So that’s step 1 of getting started with Gephi… a way of using it to explore a graph in very general terms; but that’s not where the real fun lies. That starts when you start processing the graph by running statistics and filters over it. But for that, you’ll have to wait for the next post in this series… which is here: Getting Started With Gephi Network Visualisation App – My Facebook Network, Part II: Basic Filters

Getting Started With Gephi Network Visualisation App – My Facebook Network, Part II: Basic Filters

In Getting Started With Gephi Network Visualisation App – My Facebook Network, Part I I described how to get up and running with the Gephi network visualisation tool using social graph data pulled out of my Facebook account. In this post, I’ll explore some of the tools that Gephi provides for exploring a network in a more structured way.
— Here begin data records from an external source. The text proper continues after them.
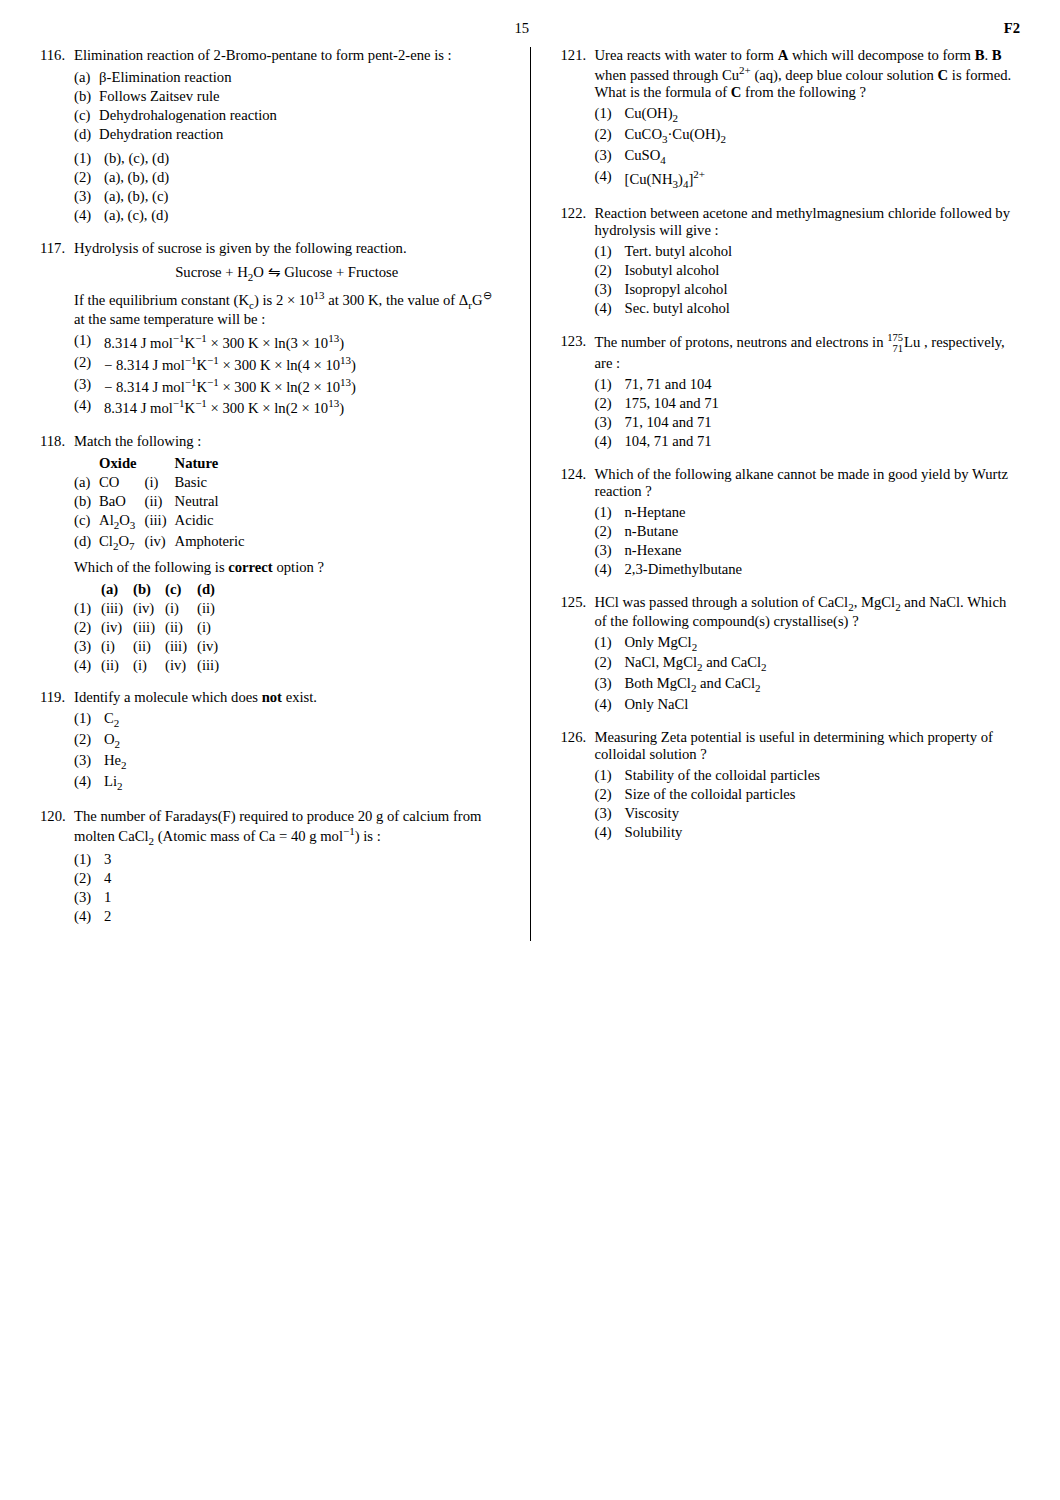15 F2
116.
Elimination reaction of 2-Bromo-pentane to form pent-2-ene is :
| (a) | β-Elimination reaction |
| (b) | Follows Zaitsev rule |
| (c) | Dehydrohalogenation reaction |
| (d) | Dehydration reaction |
(1)(b), (c), (d)
(2)(a), (b), (d)
(3)(a), (b), (c)
(4)(a), (c), (d)
117.
Hydrolysis of sucrose is given by the following reaction.
Sucrose + H2 O ⇋ Glucose + Fructose
If the equilibrium constant (Kc) is 2 × 1013 at 300 K, the value of Δr G⊖ at the same temperature will be :
(1) 8.314 J mol−1 K−1 × 300 K × ln(3 × 1013)
(2)− 8.314 J mol−1 K−1 × 300 K × ln(4 × 1013)
(3)− 8.314 J mol−1 K−1 × 300 K × ln(2 × 1013)
(4) 8.314 J mol−1 K−1 × 300 K × ln(2 × 1013)
118.
Match the following :
| | Oxide | | Nature |
| --- | --- | --- | --- |
| (a) | CO | (i) | Basic |
| (b) | BaO | (ii) | Neutral |
| (c) | Al 2 O 3 | (iii) | Acidic |
| (d) | Cl 2 O 7 | (iv) | Amphoteric |
Which of the following is correct option ?
| | (a) | (b) | (c) | (d) |
| --- | --- | --- | --- | --- |
| (1) | (iii) | (iv) | (i) | (ii) |
| (2) | (iv) | (iii) | (ii) | (i) |
| (3) | (i) | (ii) | (iii) | (iv) |
| (4) | (ii) | (i) | (iv) | (iii) |
119.
Identify a molecule which does not exist.
(1) C2
(2) O2
(3) He2
(4) Li2
120.
The number of Faradays(F) required to produce 20 g of calcium from molten CaCl2 (Atomic mass of Ca = 40 g mol−1) is :
(1) 3
(2) 4
(3) 1
(4) 2
121.
Urea reacts with water to form A which will decompose to form B. B when passed through Cu2+ (aq), deep blue colour solution C is formed. What is the formula of C from the following ?
(1) Cu(OH)2
(2) CuCO3·Cu(OH)2
(3) CuSO4
(4)[Cu(NH3)4]2+
122.
Reaction between acetone and methylmagnesium chloride followed by hydrolysis will give :
(1) Tert. butyl alcohol
(2) Isobutyl alcohol
(3) Isopropyl alcohol
(4) Sec. butyl alcohol
123.
The number of protons, neutrons and electrons in 17571 Lu , respectively, are :
(1) 71, 71 and 104
(2) 175, 104 and 71
(3) 71, 104 and 71
(4) 104, 71 and 71
124.
Which of the following alkane cannot be made in good yield by Wurtz reaction ?
(1) n-Heptane
(2) n-Butane
(3) n-Hexane
(4) 2,3-Dimethylbutane
125.
HCl was passed through a solution of CaCl2, MgCl2 and NaCl. Which of the following compound(s) crystallise(s) ?
(1) Only MgCl2
(2) NaCl, MgCl2 and CaCl2
(3) Both MgCl2 and CaCl2
(4) Only NaCl
126.
Measuring Zeta potential is useful in determining which property of colloidal solution ?
(1) Stability of the colloidal particles
(2) Size of the colloidal particles
(3) Viscosity
(4) Solubility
If you aren’t familiar with Gephi, and if you haven’t read Part I of this series, I suggest you do so now…

…done that…?

Okay, so where do we begin? As before, I’m going to start with a fresh worksheet, and load my Facebook network data, downloaded via the netvizz app, into Gephi, but as an undirected graph this time! So far, so exactly the same as last time. Just to give me some pointers over the graph, I’m going to set the node size to be proportional to the degree of each node (that is, the number of people each person is connected to).
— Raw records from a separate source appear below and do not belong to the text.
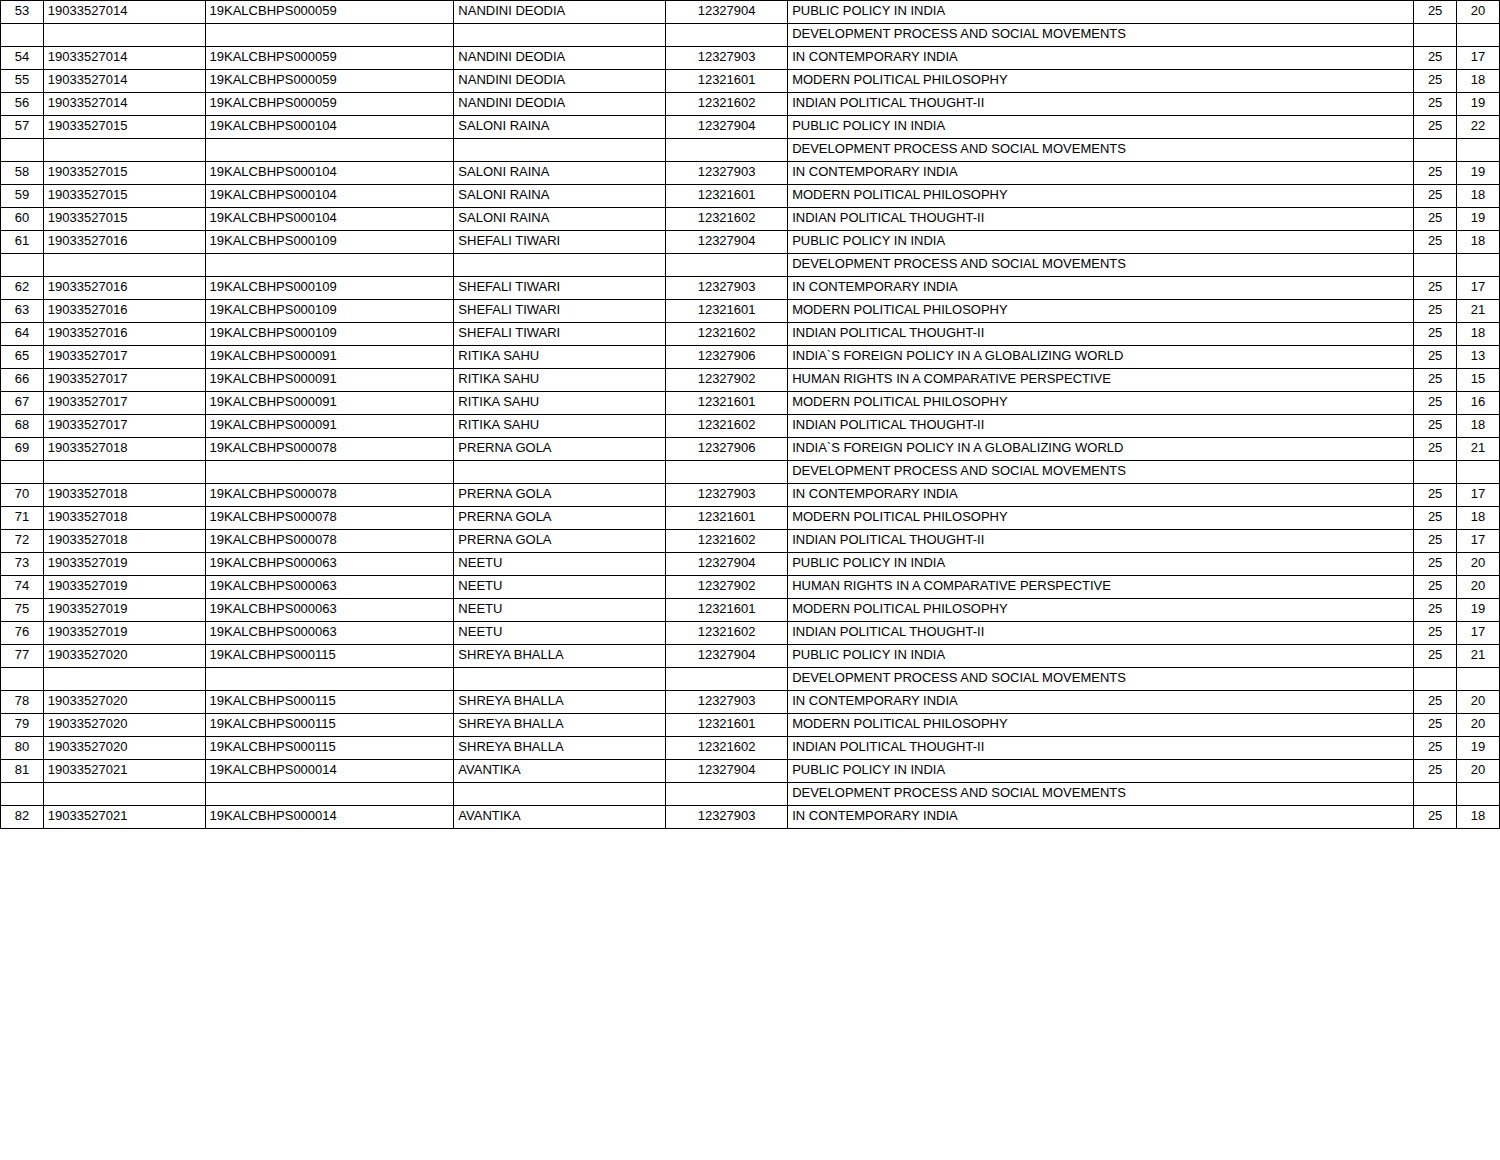| 53 | 19033527014 | 19KALCBHPS000059 | NANDINI DEODIA | 12327904 | PUBLIC POLICY IN INDIA | 25 | 20 |
| | | | | | DEVELOPMENT PROCESS AND SOCIAL MOVEMENTS | | |
| 54 | 19033527014 | 19KALCBHPS000059 | NANDINI DEODIA | 12327903 | IN CONTEMPORARY INDIA | 25 | 17 |
| 55 | 19033527014 | 19KALCBHPS000059 | NANDINI DEODIA | 12321601 | MODERN POLITICAL PHILOSOPHY | 25 | 18 |
| 56 | 19033527014 | 19KALCBHPS000059 | NANDINI DEODIA | 12321602 | INDIAN POLITICAL THOUGHT-II | 25 | 19 |
| 57 | 19033527015 | 19KALCBHPS000104 | SALONI RAINA | 12327904 | PUBLIC POLICY IN INDIA | 25 | 22 |
| | | | | | DEVELOPMENT PROCESS AND SOCIAL MOVEMENTS | | |
| 58 | 19033527015 | 19KALCBHPS000104 | SALONI RAINA | 12327903 | IN CONTEMPORARY INDIA | 25 | 19 |
| 59 | 19033527015 | 19KALCBHPS000104 | SALONI RAINA | 12321601 | MODERN POLITICAL PHILOSOPHY | 25 | 18 |
| 60 | 19033527015 | 19KALCBHPS000104 | SALONI RAINA | 12321602 | INDIAN POLITICAL THOUGHT-II | 25 | 19 |
| 61 | 19033527016 | 19KALCBHPS000109 | SHEFALI TIWARI | 12327904 | PUBLIC POLICY IN INDIA | 25 | 18 |
| | | | | | DEVELOPMENT PROCESS AND SOCIAL MOVEMENTS | | |
| 62 | 19033527016 | 19KALCBHPS000109 | SHEFALI TIWARI | 12327903 | IN CONTEMPORARY INDIA | 25 | 17 |
| 63 | 19033527016 | 19KALCBHPS000109 | SHEFALI TIWARI | 12321601 | MODERN POLITICAL PHILOSOPHY | 25 | 21 |
| 64 | 19033527016 | 19KALCBHPS000109 | SHEFALI TIWARI | 12321602 | INDIAN POLITICAL THOUGHT-II | 25 | 18 |
| 65 | 19033527017 | 19KALCBHPS000091 | RITIKA SAHU | 12327906 | INDIA`S FOREIGN POLICY IN A GLOBALIZING WORLD | 25 | 13 |
| 66 | 19033527017 | 19KALCBHPS000091 | RITIKA SAHU | 12327902 | HUMAN RIGHTS IN A COMPARATIVE PERSPECTIVE | 25 | 15 |
| 67 | 19033527017 | 19KALCBHPS000091 | RITIKA SAHU | 12321601 | MODERN POLITICAL PHILOSOPHY | 25 | 16 |
| 68 | 19033527017 | 19KALCBHPS000091 | RITIKA SAHU | 12321602 | INDIAN POLITICAL THOUGHT-II | 25 | 18 |
| 69 | 19033527018 | 19KALCBHPS000078 | PRERNA GOLA | 12327906 | INDIA`S FOREIGN POLICY IN A GLOBALIZING WORLD | 25 | 21 |
| | | | | | DEVELOPMENT PROCESS AND SOCIAL MOVEMENTS | | |
| 70 | 19033527018 | 19KALCBHPS000078 | PRERNA GOLA | 12327903 | IN CONTEMPORARY INDIA | 25 | 17 |
| 71 | 19033527018 | 19KALCBHPS000078 | PRERNA GOLA | 12321601 | MODERN POLITICAL PHILOSOPHY | 25 | 18 |
| 72 | 19033527018 | 19KALCBHPS000078 | PRERNA GOLA | 12321602 | INDIAN POLITICAL THOUGHT-II | 25 | 17 |
| 73 | 19033527019 | 19KALCBHPS000063 | NEETU | 12327904 | PUBLIC POLICY IN INDIA | 25 | 20 |
| 74 | 19033527019 | 19KALCBHPS000063 | NEETU | 12327902 | HUMAN RIGHTS IN A COMPARATIVE PERSPECTIVE | 25 | 20 |
| 75 | 19033527019 | 19KALCBHPS000063 | NEETU | 12321601 | MODERN POLITICAL PHILOSOPHY | 25 | 19 |
| 76 | 19033527019 | 19KALCBHPS000063 | NEETU | 12321602 | INDIAN POLITICAL THOUGHT-II | 25 | 17 |
| 77 | 19033527020 | 19KALCBHPS000115 | SHREYA BHALLA | 12327904 | PUBLIC POLICY IN INDIA | 25 | 21 |
| | | | | | DEVELOPMENT PROCESS AND SOCIAL MOVEMENTS | | |
| 78 | 19033527020 | 19KALCBHPS000115 | SHREYA BHALLA | 12327903 | IN CONTEMPORARY INDIA | 25 | 20 |
| 79 | 19033527020 | 19KALCBHPS000115 | SHREYA BHALLA | 12321601 | MODERN POLITICAL PHILOSOPHY | 25 | 20 |
| 80 | 19033527020 | 19KALCBHPS000115 | SHREYA BHALLA | 12321602 | INDIAN POLITICAL THOUGHT-II | 25 | 19 |
| 81 | 19033527021 | 19KALCBHPS000014 | AVANTIKA | 12327904 | PUBLIC POLICY IN INDIA | 25 | 20 |
| | | | | | DEVELOPMENT PROCESS AND SOCIAL MOVEMENTS | | |
| 82 | 19033527021 | 19KALCBHPS000014 | AVANTIKA | 12327903 | IN CONTEMPORARY INDIA | 25 | 18 |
I can activate text labels for the nodes that are proportional to the node sizes from the toolbar along the bottom of the Graph panel:

…remembering to turn on the text labels, of course!

So – how can we explore the data visually using Gephi? One way is to use filters. The notion of filtering is incredibly powerful one, and one that I think is both often assumed and underestimated, so let’s just have a quick recap on what filtering is all about.

This maybe?

grean beans - House Of Sims (via flickr)
[“green beans” by House Of Sims]

Filters – such as sieves, or colanders, but also like EQ settings and graphic, bass or treble equalisers on music players, colour filters on cameras and so on – are things that can be used to separate one thing from another based on their different properties. So for example, a colander can be used to separate green beans from the water it was boiled in, and a bass filter can be used to filter out the low frequency pounding of the bass on an audio music track. In Gephi, we can use filters to separate out parts of a network that have particular properties from other parts of the network.
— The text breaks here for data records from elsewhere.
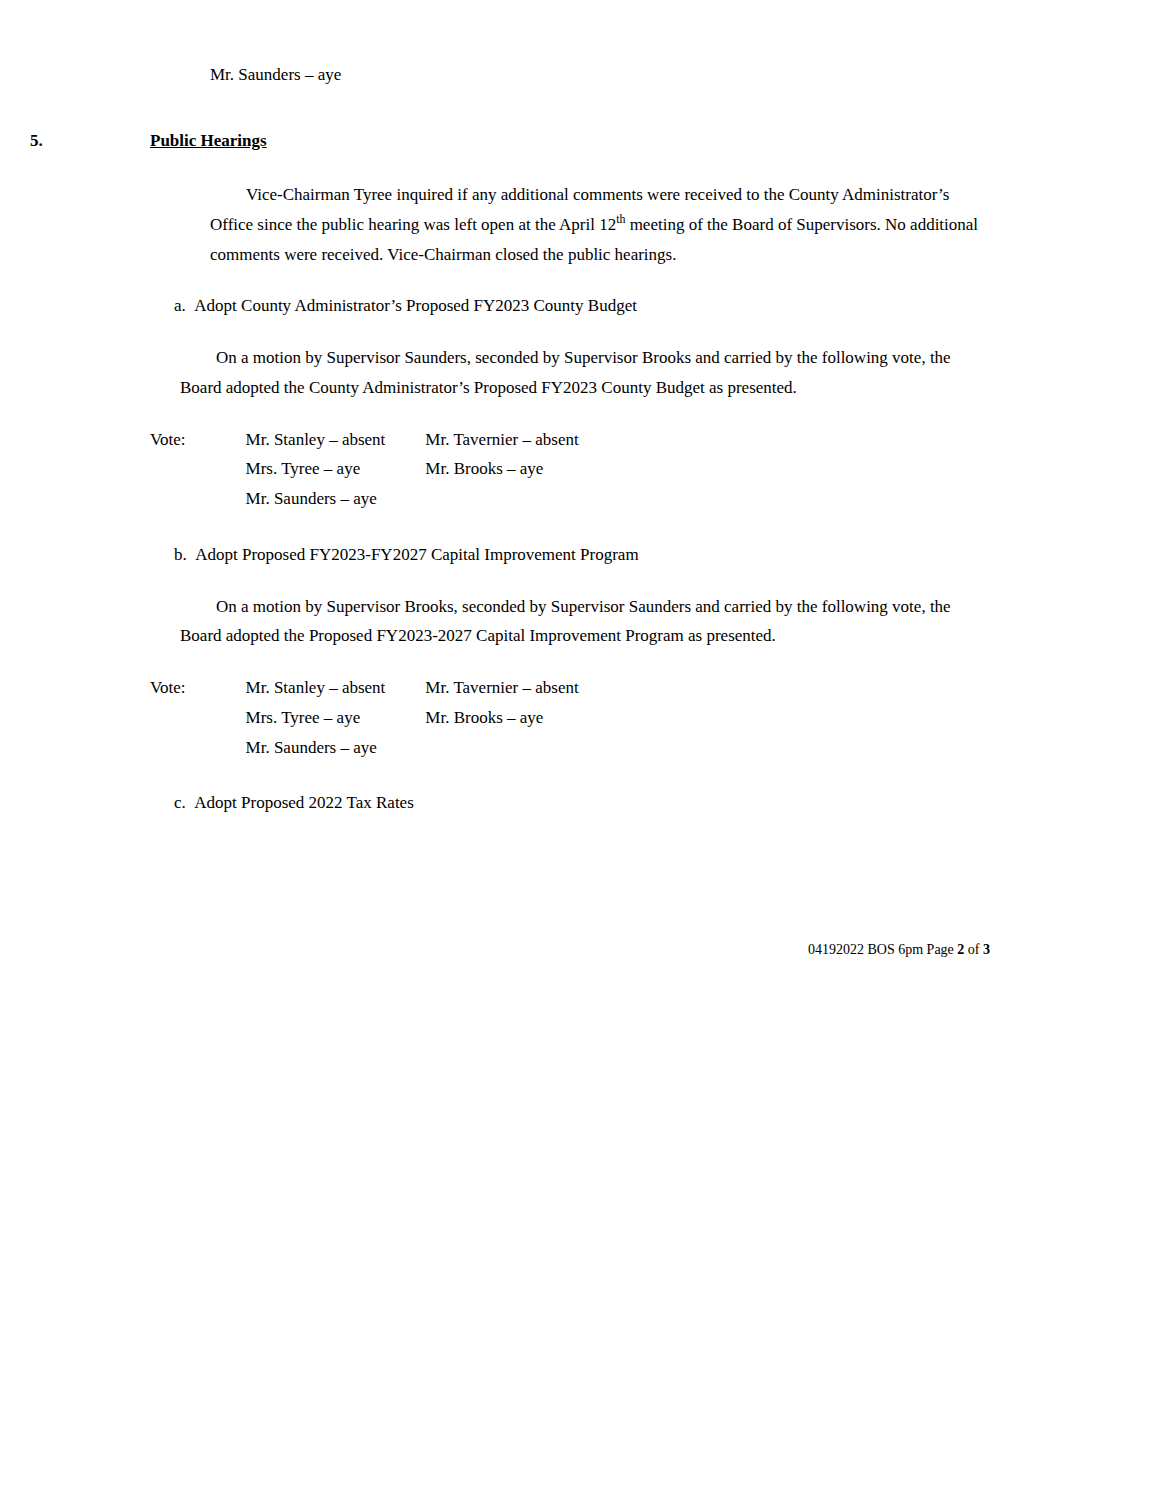Mr. Saunders – aye
5. Public Hearings
Vice-Chairman Tyree inquired if any additional comments were received to the County Administrator’s Office since the public hearing was left open at the April 12th meeting of the Board of Supervisors. No additional comments were received. Vice-Chairman closed the public hearings.
a. Adopt County Administrator’s Proposed FY2023 County Budget
On a motion by Supervisor Saunders, seconded by Supervisor Brooks and carried by the following vote, the Board adopted the County Administrator’s Proposed FY2023 County Budget as presented.
| Vote: | Mr. Stanley – absent | Mr. Tavernier – absent |
| | Mrs. Tyree – aye | Mr. Brooks – aye |
| | Mr. Saunders – aye | |
b. Adopt Proposed FY2023-FY2027 Capital Improvement Program
On a motion by Supervisor Brooks, seconded by Supervisor Saunders and carried by the following vote, the Board adopted the Proposed FY2023-2027 Capital Improvement Program as presented.
| Vote: | Mr. Stanley – absent | Mr. Tavernier – absent |
| | Mrs. Tyree – aye | Mr. Brooks – aye |
| | Mr. Saunders – aye | |
c. Adopt Proposed 2022 Tax Rates
04192022 BOS 6pm Page 2 of 3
The graph of Facebook friends that we’re looking at shows people I know as nodes; a line connecting two nodes (generally known as an edge) shows that that the two people represented by the corresponding nodes are also friends with each other. The size of the node depicts its degree, that is, the number of edges that are connected to it. We might interpret this as the popularity (or at least, the connectedness) of a particular person in my Facebook network, as determined by the number of my friends that they are also a friend of.

(In an undirected network like Facebook, where if A is a friend of B, B is also a friend of A, the edges are simple lines. In a directed network, such as the social graph provided by Twitter, the edges have a direction, and are typically represented by arrows. The arrow shows the direction of the relationship defined by the edge, so in Twitter an arrow going from A to B might represent that A is a follower of B; but if there is no second arrow going from B to A, then B is not following A.)

We’ve already used degree property of the nodes to scale the size of the nodes as depicted in the network graph window. But we can also use this property to filter the graph, and see just who the most (or least) connected members of my Facebook friends are. That is, we can see which people are friends of lots of the people am I friends of.

So for example – of my Facebook friends, which of them are friends of at least 35 people I am friends with? In the Filter panel, click on the Degree Range element in the Topology folder in the Filter panel Library and drag and drop it on to the Drag Filter Here

Adjust the Degree Range settings slider and hit the Filter button. The changes to allow us to see different views over the network corresponding to number of connections. So for example, in the view shown above, we can see members of my Facebook network who are friends with at least 30 other friends in my network. In my case, the best connected are work colleagues.

Going the other way, we can see who is not well connected:

One of the nice things we can do with Gephi is use the filters to create new graphs to work with, using the notion of workspaces.

If I export the graph of people in my network with more than 35 connections, it is place into a nw workspace, where I can work on it separately from the complete graph.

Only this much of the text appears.